Just before Christmas, a summit in Moscow brought together the leaders of Iran, Russia and Turkey. President Vladimir Putin of Russia orchestrated this major meeting. After the discussions, his foreign minister Sergei Lavrov announced significant agreement to extend a ceasefire beyond the devastated city of Aleppo, and to guarantee humanitarian aid and safety of civilians. His government may or may not live up to these promises.
Undeniable is that Putin’s power in the Mideast is now dramatically confirmed. Russia and Turkey are traditional enemies. Syria and Turkey have been at odds since 2011. The United States had no role in this important summit.
The decision last year by Putin to intervene with military force in the brutal combat in Syria furthered this expansion of regional influence. In the short term, Moscow greatly increased the staying power of the beleaguered regime of Syria President Bashar al-Assad.
Historically, Moscow has been preoccupied with secure national borders, especially in Eastern Europe, and generally abstained from sending military forces long distances. This traditional approach has now been abandoned by Putin, who has become a daring military gambler in the Mideast.
Russia has a long history of involvement in the volatile region, especially Syria. The profoundly serious Suez Crisis of 1956 resulted in sharp rupture among western allies, as the Eisenhower administration refused to support a combined military assault by Britain, France and Israel to retake the Suez Canal and seize the Sinai Peninsula from nationalist Egypt.

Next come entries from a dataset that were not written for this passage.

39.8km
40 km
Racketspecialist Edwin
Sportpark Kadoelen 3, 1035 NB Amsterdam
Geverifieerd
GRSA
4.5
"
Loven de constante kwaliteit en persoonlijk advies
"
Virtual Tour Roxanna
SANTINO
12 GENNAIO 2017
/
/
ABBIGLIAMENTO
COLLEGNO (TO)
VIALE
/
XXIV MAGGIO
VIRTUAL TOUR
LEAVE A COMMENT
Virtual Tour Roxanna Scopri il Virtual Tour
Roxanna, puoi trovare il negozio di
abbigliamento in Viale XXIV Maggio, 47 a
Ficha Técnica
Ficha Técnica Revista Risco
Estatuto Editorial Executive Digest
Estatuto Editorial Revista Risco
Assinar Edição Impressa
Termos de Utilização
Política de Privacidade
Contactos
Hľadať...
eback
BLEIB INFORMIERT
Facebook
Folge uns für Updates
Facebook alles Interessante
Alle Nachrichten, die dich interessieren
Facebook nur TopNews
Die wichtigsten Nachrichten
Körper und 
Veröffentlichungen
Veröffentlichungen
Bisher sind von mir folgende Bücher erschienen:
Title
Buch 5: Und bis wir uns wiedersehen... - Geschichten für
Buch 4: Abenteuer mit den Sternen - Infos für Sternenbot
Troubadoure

From that time until the end of the Cold War, Moscow had significant influence. Hafez al-Assad, father of the current president, helped instigate a successful 1963 coup. By 1970, he consolidated his position and ruled until 2000. Ironically given developments today, he was regarded as relatively moderate and an economic modernizer, though in the context of a dictatorship.
Syria developed close military partnership with Egypt, and the two nations went to war together against Israel in October 1973. The Yom Kippur War also witnessed American-Soviet nuclear confrontation. This crisis arguably was as serious as the Cuban Missile Crisis of October 1962, though conducted almost entirely outside public view, in great contrast to the confrontation over missiles in Cuba.
The Watergate domestic political crisis colors recollections among some Nixon administration officials. Nevertheless, reasonable conclusions can be drawn.
First, Nixon aggressively pursued the essential need to get aid to Israel. At the same time, Israel was pressured successfully to show restraint regarding encircled Egyptian forces. In short, vital U.S. interests in the region were recognized clearly and protected.
Second, visible actions were taken to demonstrate U.S. military resolve: B-52 bombers were moved from Guam to the U.S., the Army’s 82nd Airborne Division was placed on alert.
Third, the U.S. ultimately did not pursue a proposed joint ‘condominium’ proposed by the Soviets. Interests were too divergent on both sides. This bears directly on diplomatic efforts by Putin for international collaboration regarding Syria. The Moscow summit is a culmination of his strategy.
President Jimmy Carter brokered Egypt-Israel peace. President George H.W. Bush and Secretary of State James Baker initiated complex multilateral negotiations which resulted in partial Israeli-Palestinian reconciliation. Moscow was involved.
Putin seized the opportunity and persuaded Syria to abandon nuclear weapons. In the future, this event may be seen as the beginning of declining American influence.